--- SOURCE EXTRACT ---

————————

Meanwhile health and physical development among UK children has been similarly stunted, with the average height of five-year-olds in the UK now ranked 101 out of 200 similar nations, having been 69th in 1985.

‘Our five-year-olds are now seven centimetres shorter than five-year-olds in the Netherlands,’ explains Prof Marmot.

‘The genes didn’t change in that time. Genes determine the heights of individuals. It’s nutrition, infection, poverty, stress [that determine the heights of groups].

‘What we can say is [between 2010 and 2020] we [the UK] had the slowest improvement in health equity of any rich country except Iceland and the USA.

‘I’m concerned with health and the determinants of health, particularly now that the healthcare system is under such threat [and] there have been three huge recent challenges to health inequalities, the decade of austerity, the COVID pandemic, and the cost-of-living crisis.’

 

COVID co-efficient

While the role of social status in determining an individual’s health outcomes is not a recent observation, understanding the complex interplay of how global events and subsequent government policy has had a direct effect in shaping these outcomes is not always straightforward.

Around the time he was publishing his 10 years on review, Prof Marmot had made clear that the then unfolding COVID-19 pandemic would expose and exacerbate existing health and social inequalities.

The antecedents, however, go back much further, and in many cases are the logical conclusions of political choices and government policies enacted since 2010, with Prof Marmot pointing out that public sector spending had been 42 per cent of GDP in 2009/10 shrinking to 35 per cent by 2019/20.

He said that having recently listened to an interview with George Osborne in which the former chancellor asserted that austerity had helped to drive growth and make the UK’s economic model one that other countries had sought to emulate was laughable.

‘The pandemic is a crisis, but I would argue that the magnitude of health inequalities we had in 2010 should have been a crisis, and yet we chose to cut public expenditure and make things worse,’ Prof Marmot says.

‘George Osborne was the architect of the austerity, I was listening to him on a podcast while I was out for a morning walk today [and] was so annoyed I got a blister.

‘If I had that standard of honesty, and you came to me as a clinician, you’d report me to the GMC. The idea that [austerity] was an economic necessity is garbage.’

 

Levelling-up enthusiasm

Despite the enthusiasm around the levelling-up agenda promoted under the leadership of former prime minister Boris Johnson, health inequality continues to be hugely varied by geographic region as much as by socio-economic status.

‘If you’re poor, it matters much more where you live, the regional differences are much bigger,’ says Prof Marmot.

‘The consequences of a given level of deprivation for ill-health are bigger in Liverpool and Manchester, Newcastle and Sunderland than they are in London and the south-east.

Such geographical and social disparities even extend across borders, with Prof Marmot outlining how another burgeoning public health issue, that of fuel poverty, had a far greater effect in the UK than in one of its closest neighbours.

He said that, while the richest 10 per cent of the population in France and the UK spend around 6 per cent of their total household income on energy costs, there was a staggering disparity between the two countries poorest 10 per cent.

‘If you’re in the poorest 10 per cent in France, you spend 10 per cent of your income on energy. If you’re the poorest 10 per cent in the UK you spend 18 per cent on energy.

‘That gap between the rich and the poor, in the per cent spent on energy is bigger in the UK than in any other European country. The UK is a very bad place to be poor.’

Fortunately, Prof Marmot believes there is scope for ‘making hope possible’, as doctors and health leaders look towards the years ahead.

Since 2013 the UK Marmot Network has seen a growing number of UK cities and regions become Marmot places, with local authorities in these areas working with the network to decrease health inequities.

It is an approach which has found a receptive audience at a national political level too, with the Labour Party having pledged to build on the approach of Marmot cities in its Build an NHS fit for the future public services statement.

————————

--- LISTED RECORDS ---
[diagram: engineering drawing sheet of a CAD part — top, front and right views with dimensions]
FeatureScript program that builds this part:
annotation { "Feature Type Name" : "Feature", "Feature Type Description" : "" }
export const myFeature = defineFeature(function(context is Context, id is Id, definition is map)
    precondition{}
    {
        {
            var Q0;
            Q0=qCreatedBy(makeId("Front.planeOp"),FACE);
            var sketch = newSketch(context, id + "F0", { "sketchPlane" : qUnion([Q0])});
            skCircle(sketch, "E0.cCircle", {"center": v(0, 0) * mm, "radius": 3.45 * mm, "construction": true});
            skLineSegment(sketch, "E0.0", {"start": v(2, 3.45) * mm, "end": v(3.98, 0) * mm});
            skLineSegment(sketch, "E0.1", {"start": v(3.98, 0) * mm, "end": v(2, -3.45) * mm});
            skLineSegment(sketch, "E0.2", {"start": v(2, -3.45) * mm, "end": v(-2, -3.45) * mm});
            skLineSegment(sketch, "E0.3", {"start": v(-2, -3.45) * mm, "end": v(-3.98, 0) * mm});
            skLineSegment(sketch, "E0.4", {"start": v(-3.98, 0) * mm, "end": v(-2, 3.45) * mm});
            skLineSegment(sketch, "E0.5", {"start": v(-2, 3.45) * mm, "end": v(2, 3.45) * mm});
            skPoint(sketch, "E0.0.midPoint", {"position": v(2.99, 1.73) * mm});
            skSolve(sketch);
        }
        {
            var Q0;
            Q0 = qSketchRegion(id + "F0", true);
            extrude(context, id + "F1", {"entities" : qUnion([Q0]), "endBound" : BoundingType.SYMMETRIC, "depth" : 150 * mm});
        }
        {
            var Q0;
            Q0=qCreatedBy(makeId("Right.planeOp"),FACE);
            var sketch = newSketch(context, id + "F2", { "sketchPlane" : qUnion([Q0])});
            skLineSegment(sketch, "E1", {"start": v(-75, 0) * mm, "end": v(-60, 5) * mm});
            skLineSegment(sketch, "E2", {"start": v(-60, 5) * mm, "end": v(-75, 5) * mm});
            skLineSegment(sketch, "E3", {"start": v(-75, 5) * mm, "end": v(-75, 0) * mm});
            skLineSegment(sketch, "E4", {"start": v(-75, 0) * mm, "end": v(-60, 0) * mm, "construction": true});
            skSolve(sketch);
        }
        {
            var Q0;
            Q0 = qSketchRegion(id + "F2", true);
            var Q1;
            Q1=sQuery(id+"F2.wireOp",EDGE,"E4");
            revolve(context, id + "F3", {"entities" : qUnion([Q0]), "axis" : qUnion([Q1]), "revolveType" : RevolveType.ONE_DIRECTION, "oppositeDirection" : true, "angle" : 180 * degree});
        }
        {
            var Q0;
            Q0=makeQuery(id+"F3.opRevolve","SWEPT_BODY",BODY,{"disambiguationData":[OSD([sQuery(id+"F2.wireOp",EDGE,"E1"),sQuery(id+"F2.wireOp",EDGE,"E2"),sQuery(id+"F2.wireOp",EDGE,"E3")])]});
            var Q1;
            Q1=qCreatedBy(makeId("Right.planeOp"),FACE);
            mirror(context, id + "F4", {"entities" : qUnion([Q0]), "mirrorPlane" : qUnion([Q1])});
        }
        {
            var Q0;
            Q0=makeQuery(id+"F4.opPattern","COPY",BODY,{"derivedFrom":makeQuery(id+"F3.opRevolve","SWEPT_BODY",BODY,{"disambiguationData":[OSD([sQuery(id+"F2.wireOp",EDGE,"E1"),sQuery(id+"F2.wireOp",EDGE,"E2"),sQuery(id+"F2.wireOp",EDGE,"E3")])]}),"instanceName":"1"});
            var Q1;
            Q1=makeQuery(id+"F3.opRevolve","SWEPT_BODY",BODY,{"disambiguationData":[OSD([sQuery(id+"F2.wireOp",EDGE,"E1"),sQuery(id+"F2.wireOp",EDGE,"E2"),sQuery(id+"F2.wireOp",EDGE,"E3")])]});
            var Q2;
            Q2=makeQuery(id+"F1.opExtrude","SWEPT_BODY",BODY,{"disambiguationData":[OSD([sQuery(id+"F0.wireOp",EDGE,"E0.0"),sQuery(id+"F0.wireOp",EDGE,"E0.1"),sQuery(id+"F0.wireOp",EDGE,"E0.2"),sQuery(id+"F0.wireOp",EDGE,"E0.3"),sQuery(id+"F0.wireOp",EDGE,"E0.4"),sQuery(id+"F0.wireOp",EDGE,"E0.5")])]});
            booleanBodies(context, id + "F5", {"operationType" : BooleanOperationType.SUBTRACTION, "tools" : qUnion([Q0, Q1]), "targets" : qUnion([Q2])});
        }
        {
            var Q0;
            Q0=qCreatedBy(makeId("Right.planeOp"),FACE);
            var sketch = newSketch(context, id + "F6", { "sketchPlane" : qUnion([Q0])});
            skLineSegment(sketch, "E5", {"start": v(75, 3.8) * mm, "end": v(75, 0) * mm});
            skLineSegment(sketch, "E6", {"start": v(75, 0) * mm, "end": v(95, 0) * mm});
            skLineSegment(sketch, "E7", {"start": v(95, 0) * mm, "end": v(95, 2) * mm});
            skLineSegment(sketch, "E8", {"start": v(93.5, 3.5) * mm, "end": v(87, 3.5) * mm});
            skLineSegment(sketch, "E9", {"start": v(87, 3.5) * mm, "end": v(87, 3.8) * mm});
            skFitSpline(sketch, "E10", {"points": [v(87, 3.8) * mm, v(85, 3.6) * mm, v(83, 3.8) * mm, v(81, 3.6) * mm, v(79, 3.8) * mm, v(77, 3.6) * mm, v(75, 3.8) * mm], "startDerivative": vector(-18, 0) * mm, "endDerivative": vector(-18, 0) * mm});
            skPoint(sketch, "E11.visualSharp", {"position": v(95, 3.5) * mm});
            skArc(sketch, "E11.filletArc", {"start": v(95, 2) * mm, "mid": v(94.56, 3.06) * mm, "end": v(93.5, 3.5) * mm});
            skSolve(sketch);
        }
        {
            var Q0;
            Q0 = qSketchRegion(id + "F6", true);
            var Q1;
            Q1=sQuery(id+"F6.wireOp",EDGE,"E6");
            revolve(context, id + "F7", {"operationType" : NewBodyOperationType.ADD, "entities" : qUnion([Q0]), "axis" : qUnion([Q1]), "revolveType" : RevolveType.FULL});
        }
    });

————————

--- PARTS OF THE EXERCISE ---
1. Answer these questions from the health-inequality article:
(a) Where did the UK rank for the average height of five-year-olds in 1985?
(b) What share of GDP was public sector spending in 2019/20?
(c) What percentage of their income do the poorest 10 per cent in the UK spend on energy?
2. Retype the stretch of the health-inequality article from "Around the time" through "emulate was laughable.".
The listing is material of its own and is not part of the health-inequality article.

--- RESPONSE LIST ---
1.
(a) 69th
(b) 35 per cent
(c) 18 per cent

2.
Around the time he was publishing his 10 years on review, Prof Marmot had made clear that the then unfolding COVID-19 pandemic would expose and exacerbate existing health and social inequalities.

The antecedents, however, go back much further, and in many cases are the logical conclusions of political choices and government policies enacted since 2010, with Prof Marmot pointing out that public sector spending had been 42 per cent of GDP in 2009/10 shrinking to 35 per cent by 2019/20.

He said that having recently listened to an interview with George Osborne in which the former chancellor asserted that austerity had helped to drive growth and make the UK’s economic model one that other countries had sought to emulate was laughable.